I have been experimenting with reading and writing process memory in Ruby in hopes to move some old C++ programs to a more dynamic language. However I've not been having an easy time moving over. I've done some reading but I can't find much on my specific problem. I probably have some pretty fundamental mistakes below as I'm not too sure how pointer management works in Ruby-ffi.
Anyway, I currently have the ffi
gem installed and have been using that to grab functions. This is what I have:
module Memory
PROC_READ = 0x10
PROC_WRITE = 0x20
PROC_RW = PROC_READ | PROC_WRITE
extend FFI::Library
ffi_lib 'kernel32'
# HANDLE WINAPI OpenProcess(DWORD, BOOL, DWORD)
attach_function :open, :OpenProcess, [:uint, :bool, :uint], :pointer
# BOOL WINAPI CloseHandle(HANDLE)
attach_function :close, :CloseHandle, [:pointer], :bool
# BOOL WINAPI ReadProcessMemory(HANDLE, LPCVOID, out LPVOID, SIZE_T, out SIZE_T)
attach_function :read, :ReadProcessMemory, [:pointer, :pointer, :pointer, :int, :int], :bool
# BOOL WINAPI WriteProcessMemory(HANDLE, LPCVOID, LPVOID, SIZE_T, out SIZE_T)
attach_function :write, :WriteProcessMemory, [:pointer, :pointer, :pointer, :int, :int], :bool
# DWORD WINAPI GetLastError(void)
------------------------------------
* Your instructions *
Condense the paragraph of the post that opens "I have been experimenting with reading and writing process memory" into a shorter version that keeps its main facts.

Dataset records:
------------------------------------
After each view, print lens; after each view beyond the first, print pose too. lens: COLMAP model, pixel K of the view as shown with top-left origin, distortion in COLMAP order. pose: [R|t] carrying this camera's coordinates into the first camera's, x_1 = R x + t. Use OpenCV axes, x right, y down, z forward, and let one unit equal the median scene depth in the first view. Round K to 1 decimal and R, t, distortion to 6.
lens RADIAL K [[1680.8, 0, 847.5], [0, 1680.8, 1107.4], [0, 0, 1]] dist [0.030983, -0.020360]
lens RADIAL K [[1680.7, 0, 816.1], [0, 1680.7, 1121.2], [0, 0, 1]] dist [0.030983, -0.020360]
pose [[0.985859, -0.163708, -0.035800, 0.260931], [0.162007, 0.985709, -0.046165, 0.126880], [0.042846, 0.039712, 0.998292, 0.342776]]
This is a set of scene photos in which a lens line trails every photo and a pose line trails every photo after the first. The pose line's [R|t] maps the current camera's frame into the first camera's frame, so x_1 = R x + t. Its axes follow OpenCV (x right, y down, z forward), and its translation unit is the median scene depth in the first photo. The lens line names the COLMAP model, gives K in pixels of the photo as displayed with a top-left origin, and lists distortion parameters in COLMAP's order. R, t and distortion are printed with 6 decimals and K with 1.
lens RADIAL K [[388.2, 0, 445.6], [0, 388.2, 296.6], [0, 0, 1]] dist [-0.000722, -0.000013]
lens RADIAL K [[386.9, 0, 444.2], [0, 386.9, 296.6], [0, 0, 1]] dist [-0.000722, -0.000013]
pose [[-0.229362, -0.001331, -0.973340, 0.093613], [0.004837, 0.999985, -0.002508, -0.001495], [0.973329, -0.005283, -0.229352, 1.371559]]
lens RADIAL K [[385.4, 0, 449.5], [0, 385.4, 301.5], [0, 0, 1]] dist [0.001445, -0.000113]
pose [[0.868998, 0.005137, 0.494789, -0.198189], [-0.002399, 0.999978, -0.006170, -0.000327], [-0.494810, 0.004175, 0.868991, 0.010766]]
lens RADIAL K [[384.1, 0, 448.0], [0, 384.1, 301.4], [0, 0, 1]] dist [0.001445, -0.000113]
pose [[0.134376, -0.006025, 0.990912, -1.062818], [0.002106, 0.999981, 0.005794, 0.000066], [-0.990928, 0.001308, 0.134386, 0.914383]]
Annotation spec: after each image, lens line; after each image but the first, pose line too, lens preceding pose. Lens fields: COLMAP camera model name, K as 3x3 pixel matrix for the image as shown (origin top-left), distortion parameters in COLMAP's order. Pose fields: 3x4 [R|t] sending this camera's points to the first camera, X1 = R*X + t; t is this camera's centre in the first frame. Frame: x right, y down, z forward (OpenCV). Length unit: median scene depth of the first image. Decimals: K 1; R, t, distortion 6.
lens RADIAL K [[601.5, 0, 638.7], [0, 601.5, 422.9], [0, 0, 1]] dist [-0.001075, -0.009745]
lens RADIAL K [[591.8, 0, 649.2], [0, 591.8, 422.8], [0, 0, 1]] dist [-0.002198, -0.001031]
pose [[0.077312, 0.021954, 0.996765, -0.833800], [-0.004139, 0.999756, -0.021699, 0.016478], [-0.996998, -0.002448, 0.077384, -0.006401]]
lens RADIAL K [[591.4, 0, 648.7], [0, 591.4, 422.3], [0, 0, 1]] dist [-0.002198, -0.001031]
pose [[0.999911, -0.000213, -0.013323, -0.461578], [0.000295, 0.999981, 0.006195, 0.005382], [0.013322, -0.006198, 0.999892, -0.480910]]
------------------------------------
* Written reply *
I've been trying to read and write process memory in Ruby so I can move some old C++ programs to a more dynamic language, but the switch hasn't been easy. My reading has turned up little on my specific problem, and my code likely has basic mistakes because I'm unsure how pointer management works in Ruby-ffi.